How to resist the rise of inflation?
In response to an ever-increasing budget deficit, the Central Bank of Ghana has sold foreign assets to prop up the economy.
As a result, Ghana’s net foreign assets rose from $3 billion in May 2021 to a negative value of $126 million in May 2022, according to the Bank of Ghana’s latest monthly monetary survey.
Traditionally, Ghana’s balance of payments runs a current account deficit. In recent years, its financial and capital account has remained relatively high as a result of foreign portfolio investment and foreign direct investment, mainly in the country’s cocoa, gold and oil industries. However, about three months ago, Ghana’s capital account figures turned negative as a result of the sale of all its international reserves by the Bank of Ghana.
“It is unbearable.

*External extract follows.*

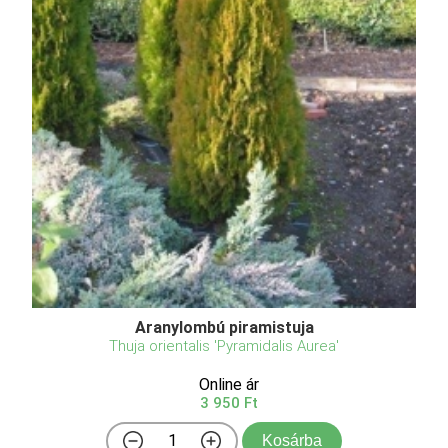
Aranylombú piramistuja
Thuja orientalis 'Pyramidalis Aurea'
Online ár
3 950 Ft
Kosárba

The Bank of Ghana cannot repeat this pattern in the next half of 2022 or it will run out of international reserves, which will scare away many investors,” Nsafoa asserts.
“It is time for the fiscal government, namely the Ministry of Finance, to find a way to go into the international market and borrow on its own instead of relying on the Bank of Ghana,” says Nsafoa.
But with Ghana repeatedly defaulting on its budget in recent years, credit rating agencies have consistently downgraded the country, making it difficult to attract investors.
On August 10, Fitch Ratings downgraded Ghana to CCC from B-, just after S&P downgraded Ghana’s local and foreign currency credit rating from B-/B to CCC+/C.
In response, the government said that credit rating agencies were preventing the country from accessing global capital markets.
“[We] disappointed by S&P’s decision to downgrade Ghana despite the bold policies adopted in 2022 to address macro-budget challenges and debt sustainability,” Ghana’s Ministry of Finance said at the time.
A deal with the IMF is on the horizon
In this context, the government requested a new IMF bailout, the 17th, only three years after the end of the previous IMF program.
“In 2021, given the country’s financial situation at the time, it was clear that no one in the international market was going to lend to Ghana,” says Nsafoa.
“At that moment, the government should have turned to the IMF, but did not go. I believe it would solve a lot of the problems we see now.”
About a month ago, a mission of IMF staff went to Accra to begin discussions on how best to solve Ghana’s problems.
Although Ghana is in the early stages of discussions for the IMF program, the deal is likely to take the form of the Extended Credit Facility for Low-Income Countries, the Fund’s main instrument for medium-term support for countries facing challenges similar to Ghana’s .
“If Ghana can get $3 billion from the IMF, it will be very helpful. This will help with most financial matters but also give them a certain level of credibility in the eyes of investors,” Nsafoa asserts.